Modifying Uploaded Data Sources

You can modify uploaded data sets to help you further curate data in projects. This is also sometimes referred to as “data wrangling”.

You can add new columns, edit columns, delete columns, and hide and show columns for a data set. The column editing options depend on the column data type (date, strings, or numeric). These options do the work for you by invoking a logical SQL function that edits the current column or creates a new one in the selected data set.

For example, you can select the Convert to Text option for the Population column (number data type). It uses the formula of the Population column, and wraps it with a logical SQL function to convert the data to text and adds that newly converted data text column to the data set. Note that the original Population column is not altered.

Modifying data sets can be very helpful in cases where you may not have been able to perform joins between data sources because of “dirty data”. You can create a column group or build your own logical SQL statement to create a new column that essentially enables you to scrub the data.

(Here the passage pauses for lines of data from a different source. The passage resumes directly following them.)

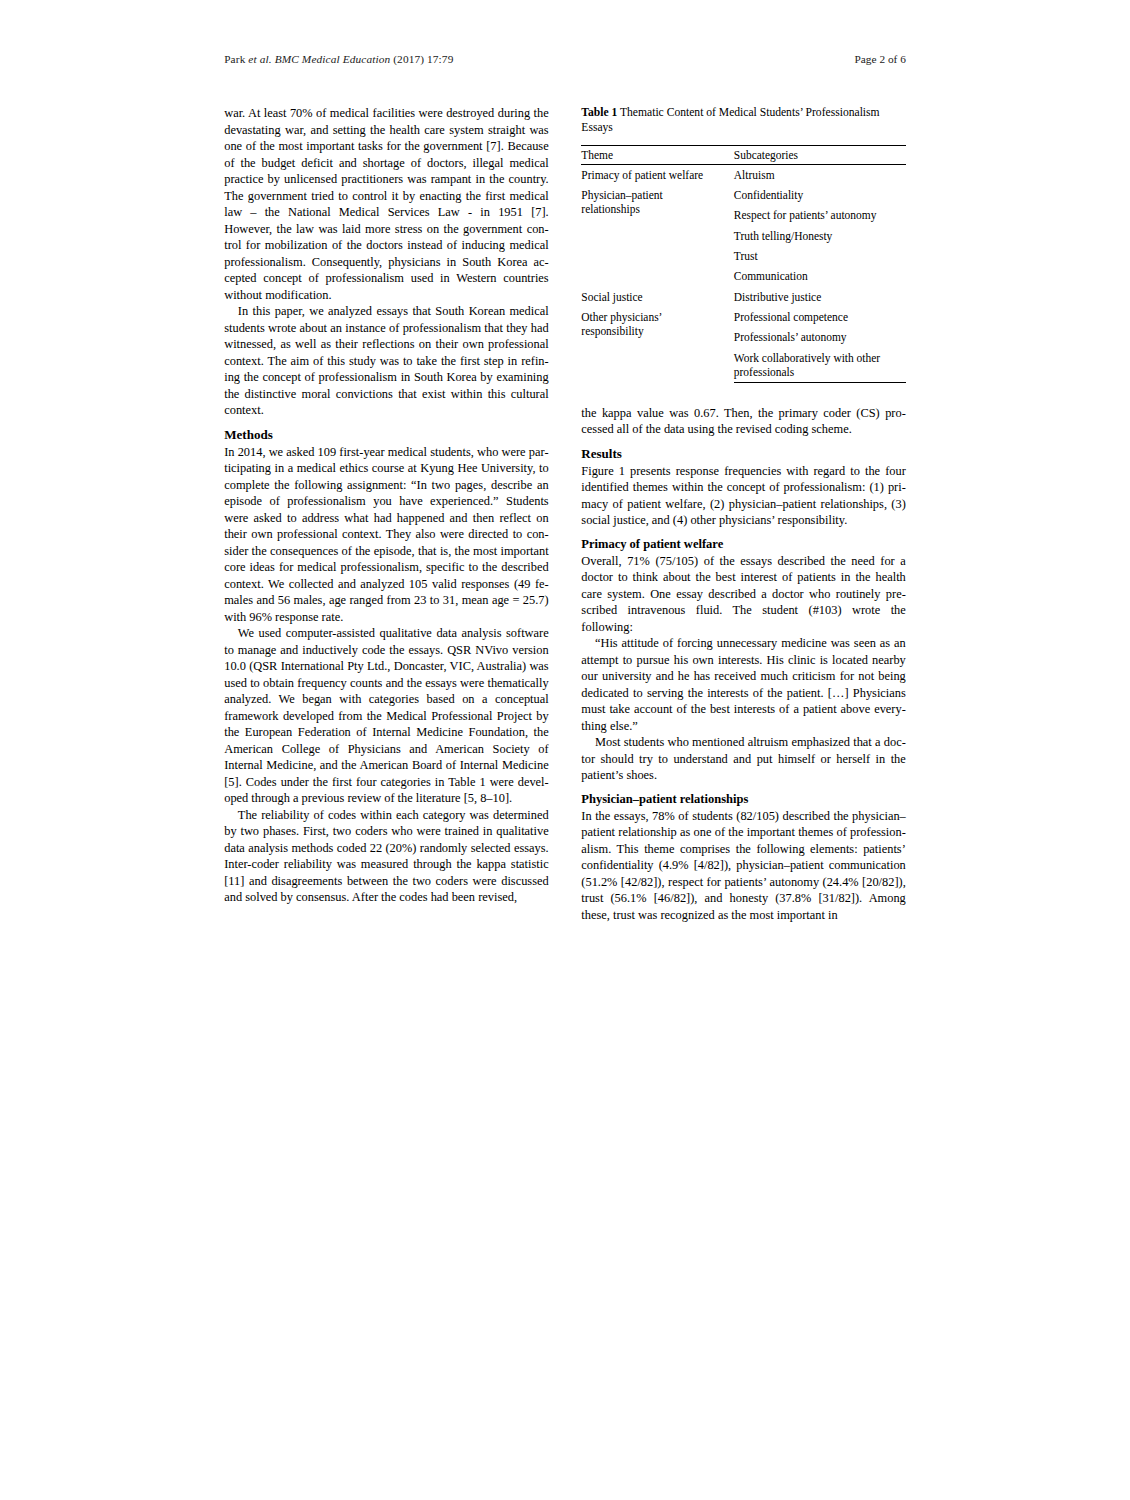Park et al. BMC Medical Education (2017) 17:79
Page 2 of 6
war. At least 70% of medical facilities were destroyed during the devastating war, and setting the health care system straight was one of the most important tasks for the government [7]. Because of the budget deficit and shortage of doctors, illegal medical practice by unlicensed practitioners was rampant in the country. The government tried to control it by enacting the first medical law – the National Medical Services Law - in 1951 [7]. However, the law was laid more stress on the government control for mobilization of the doctors instead of inducing medical professionalism. Consequently, physicians in South Korea accepted concept of professionalism used in Western countries without modification.
In this paper, we analyzed essays that South Korean medical students wrote about an instance of professionalism that they had witnessed, as well as their reflections on their own professional context. The aim of this study was to take the first step in refining the concept of professionalism in South Korea by examining the distinctive moral convictions that exist within this cultural context.
Methods
In 2014, we asked 109 first-year medical students, who were participating in a medical ethics course at Kyung Hee University, to complete the following assignment: “In two pages, describe an episode of professionalism you have experienced.” Students were asked to address what had happened and then reflect on their own professional context. They also were directed to consider the consequences of the episode, that is, the most important core ideas for medical professionalism, specific to the described context. We collected and analyzed 105 valid responses (49 females and 56 males, age ranged from 23 to 31, mean age = 25.7) with 96% response rate.
We used computer-assisted qualitative data analysis software to manage and inductively code the essays. QSR NVivo version 10.0 (QSR International Pty Ltd., Doncaster, VIC, Australia) was used to obtain frequency counts and the essays were thematically analyzed. We began with categories based on a conceptual framework developed from the Medical Professional Project by the European Federation of Internal Medicine Foundation, the American College of Physicians and American Society of Internal Medicine, and the American Board of Internal Medicine [5]. Codes under the first four categories in Table 1 were developed through a previous review of the literature [5, 8–10].
The reliability of codes within each category was determined by two phases. First, two coders who were trained in qualitative data analysis methods coded 22 (20%) randomly selected essays. Inter-coder reliability was measured through the kappa statistic [11] and disagreements between the two coders were discussed and solved by consensus. After the codes had been revised,
Table 1 Thematic Content of Medical Students’ Professionalism Essays
| Theme | Subcategories |
| --- | --- |
| Primacy of patient welfare | Altruism |
| Physician–patient relationships | Confidentiality |
| Respect for patients’ autonomy |
| Truth telling/Honesty |
| Trust |
| Communication |
| Social justice | Distributive justice |
| Other physicians’ responsibility | Professional competence |
| Professionals’ autonomy |
| Work collaboratively with other professionals |
the kappa value was 0.67. Then, the primary coder (CS) processed all of the data using the revised coding scheme.
Results
Figure 1 presents response frequencies with regard to the four identified themes within the concept of professionalism: (1) primacy of patient welfare, (2) physician–patient relationships, (3) social justice, and (4) other physicians’ responsibility.
Primacy of patient welfare
Overall, 71% (75/105) of the essays described the need for a doctor to think about the best interest of patients in the health care system. One essay described a doctor who routinely prescribed intravenous fluid. The student (#103) wrote the following:
“His attitude of forcing unnecessary medicine was seen as an attempt to pursue his own interests. His clinic is located nearby our university and he has received much criticism for not being dedicated to serving the interests of the patient. […] Physicians must take account of the best interests of a patient above everything else.”
Most students who mentioned altruism emphasized that a doctor should try to understand and put himself or herself in the patient’s shoes.
Physician–patient relationships
In the essays, 78% of students (82/105) described the physician–patient relationship as one of the important themes of professionalism. This theme comprises the following elements: patients’ confidentiality (4.9% [4/82]), physician–patient communication (51.2% [42/82]), respect for patients’ autonomy (24.4% [20/82]), trust (56.1% [46/82]), and honesty (37.8% [31/82]). Among these, trust was recognized as the most important in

To modify uploaded data sets:
  1. On the project toolbar, click Stage.
  2. If there are more than one uploaded data sets in the project, select the one you want to work with. Only the first 100 records in the selected data set are displayed.
  3. Click Options for the column you want to work with, and then select an option.
    • Concatenate takes two columns and concatenates them to create a new column.
    • Edit Column edits the current column and can be used to reformat a source column without creating a second column and hiding the original column.
    • Hide hides the column in the Data Elements pane and in visualizations on the canvas. If you want to see hidden columns, click Hidden columns (ghost icon) on the page header. You can then unhide individual columns or unhide them all at once.
    • Group enables you to create your own custom groups. For example, for the State column, you can For example you can group States together into custom Regions. Of you can categorize dollar amounts into groups indicating small, medium, and large.
    • Replace enables you to replace bits of words in a column and create a new column with the string you entered.
    • Split enables you to split a specific column value into parts. For example, you could split a column called Name into first and last name.
    • Uppercase creates a column with the values in all capital letters and the Lowercase option creates a new column with the values all in lower case.
    Data wrangling doesn't modify the original columns in the data set. Instead, duplicate columns are created.
  4. Save your changes.

Note:

When you edit a data set in this way, it affects all projects that use the data set. So, for example, if another user has a project that uses the data set you modified, and they open the project after the you change the data set, they see a message in their project that indicates that the data set has been modified.